Roger Wintsch, Präsident des Aargauer Fahrlehrerverbands AFV meint dazu: «Obligatorisch sind acht Lektionen Verkehrskundeunterricht. Bei uns zählen Blinde zur Gruppe ‘hilfsbedürftige Partner’. Der ungefähre Zeitrahmen im Unterricht, in dem diese Personengruppe behandelt wird, beträgt fünf bis maximal 15 Minuten. Ungefähr, weil jede Fahrlehrerin oder jeder Fahrlehrer in der zeitlichen Gestaltung ihres Unterrichts gewisse Freiräume besitzt.»
Eine Umfrage im Juni 2024 bei zweiundzwanzig Fahrlehrerinnen und Fahrlehrern des Aargauer Fahrlehrerverbandes, welche alle zwischen 5 und 33 Jahre Berufserfahrung vorweisen, zeigt, dass fast alle schon einmal von dieser Verordnung gehört haben. Nur ein einziger schrieb hier ein «Nein» hin. Im Verkehrskundeunterricht wird die Vortrittsregel stets behandelt.
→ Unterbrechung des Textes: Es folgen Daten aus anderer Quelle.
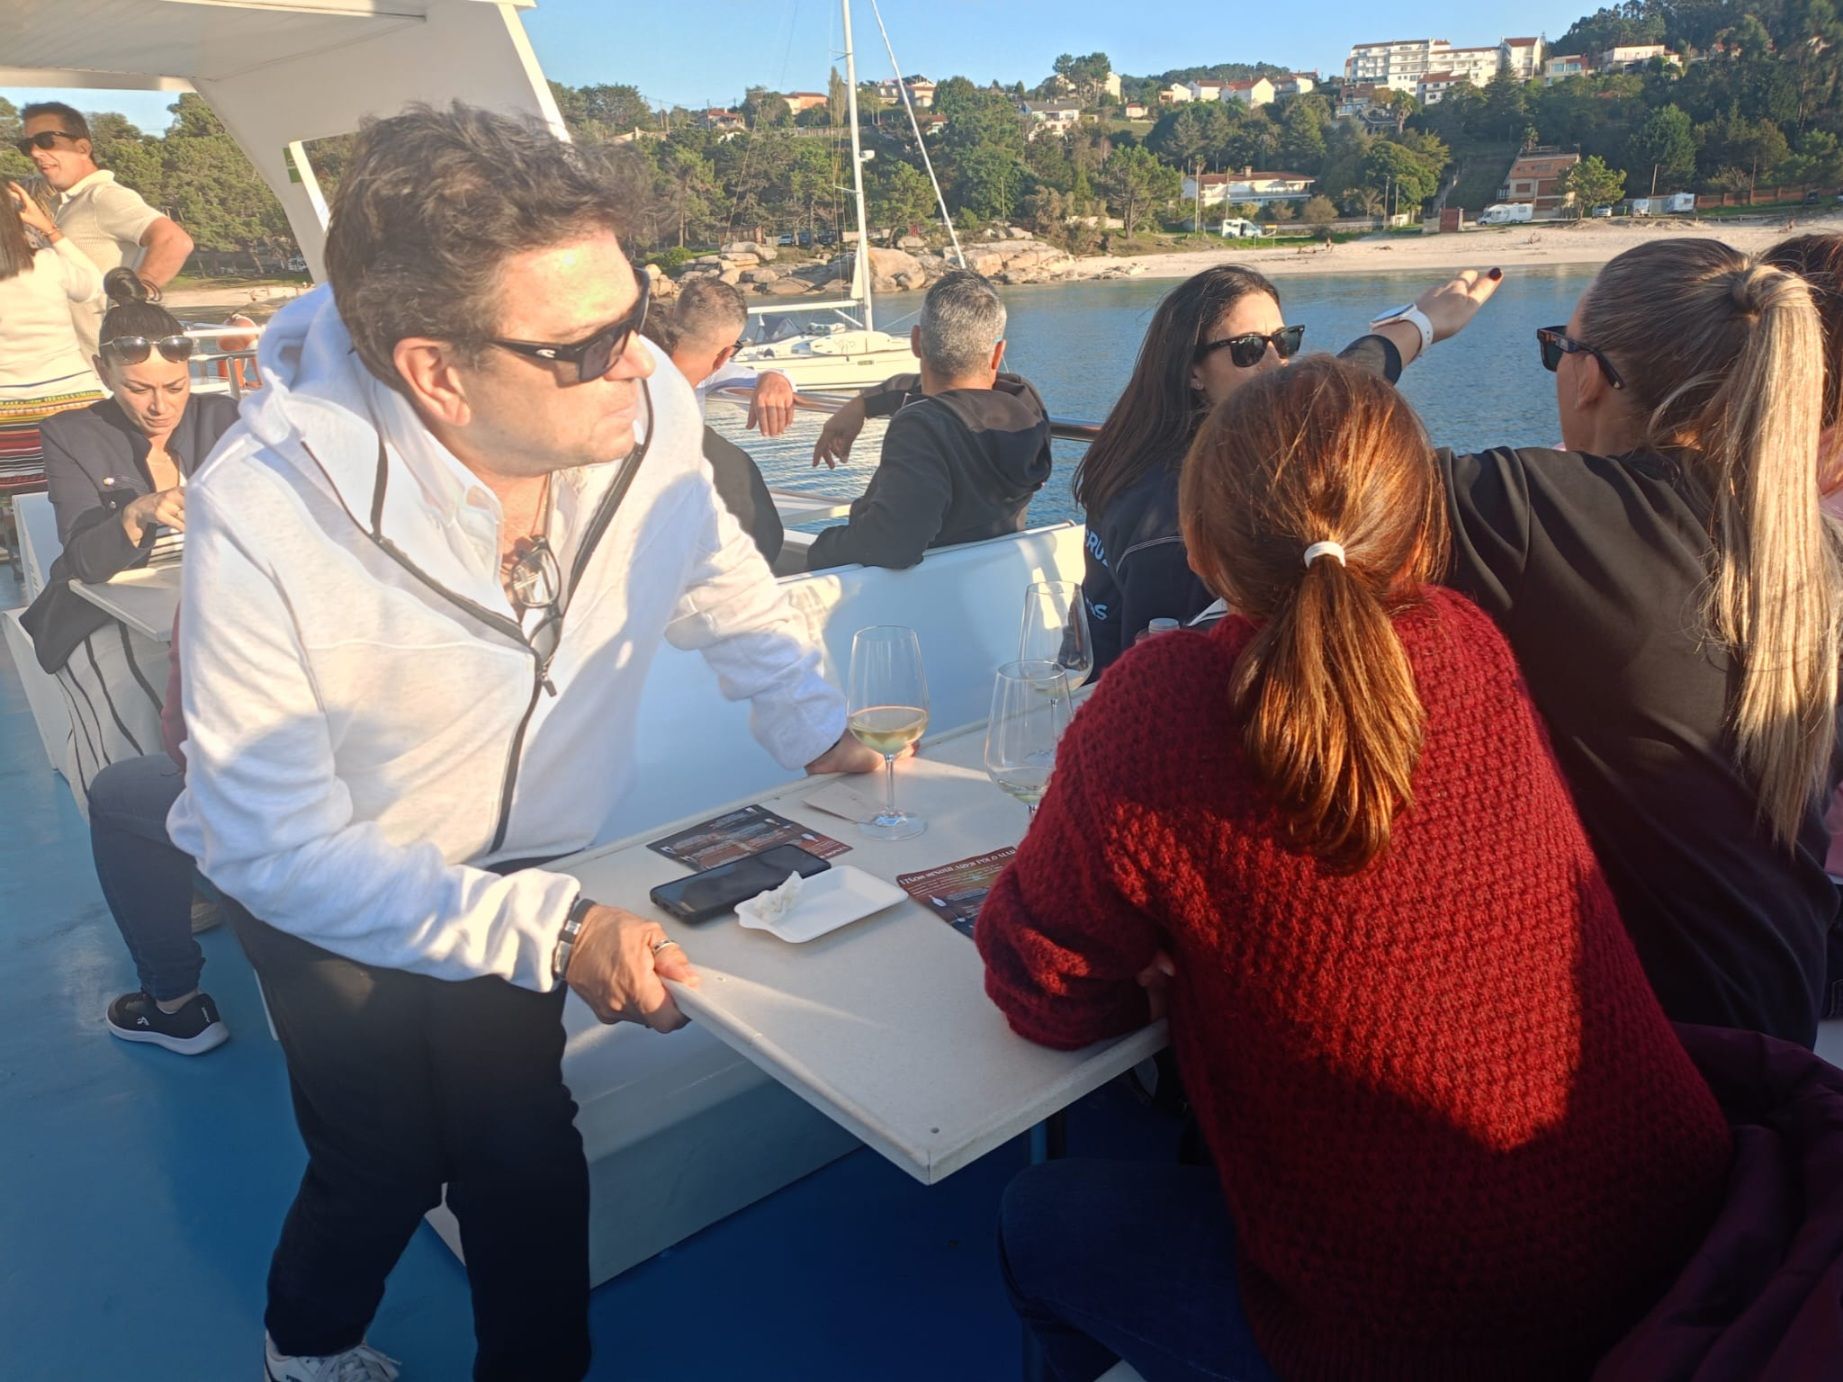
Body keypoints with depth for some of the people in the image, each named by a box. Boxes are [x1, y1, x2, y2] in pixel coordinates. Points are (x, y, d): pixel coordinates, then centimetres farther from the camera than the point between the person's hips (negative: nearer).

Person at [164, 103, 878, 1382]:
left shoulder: (648, 407, -22)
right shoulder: (260, 518, -33)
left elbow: (715, 570, 1)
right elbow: (277, 846, -26)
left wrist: (815, 729, -7)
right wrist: (548, 929, -35)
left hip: (525, 868, 3)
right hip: (332, 893, -2)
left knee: (523, 1156, 5)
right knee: (388, 1160, 5)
Bei den Fahrstunden selbst bei 19 der 22 Lehrerinnen und Lehrern.
Auf die Frage: «Ist es während der Fahrstunden schon passiert, dass eine blinde Person die Strasse überqueren wollte?», kamen die Antworten: 10 x Nein, 12 x Ja - davon 2 x oft, 3 x wenig und einer meinte, dass er es dann jeweils grad zum Thema macht.
Und die Rückmeldungen auf «Wissen Ihrer Meinung nach alle Autofahrenden Bescheid über diese Verkehrsregelung?» waren: 16 x Nein, 5 x Ja, 5 x die meisten: 1 x nicht sicher.
Zusätzliche herauszuhebende Bemerkungen an dieser Stelle sind:
- Nein, ich denke, die Jungen nicht.
- Ich finde Sensibilisierung gut, vor allem die schwierige Situation mit Elektrofahrzeugen.
- Mehr Sensibilisierung wäre sinnvoll. Viele Fahrlehrer kennen das gar nicht.
- Dazu wird die Situation anspruchsvoller, infolge der nicht hörbaren Elektrofahrzeuge!
- Das partnerschaftliche Verhalten geht im Verkehr immer mehr verloren. Dadurch kommt es immer häufiger zu gefährlichen oder kritischen Situationen.
- Insbesondere die taktilen Bodenmarkierungen kennt praktisch niemand.
Wir haben zugleich vier Lernfahrende befragt, welche kurz vor der Fahrprüfung stehen: Lena (18), Ilona (17), Tigest (17) und Carl-Anton (24). Sie alle haben in der Lern-App für die Theo-rieprüfung eine Frage zu dieser Verkehrsregelnverordnung gehabt. Sie wissen, was zu tun wäre.
In der Praxis ist bis jetzt aber noch bei niemandem ein solcher Vortrittsfall vorgekommen. Mit dem Fahrlehrer selbst wurde es auch (noch) nicht thematisiert. Aber alle versichern uns, dass sie garantiert halten werden, wenn jemand mit dem Weissen Stock am Strassenrand steht!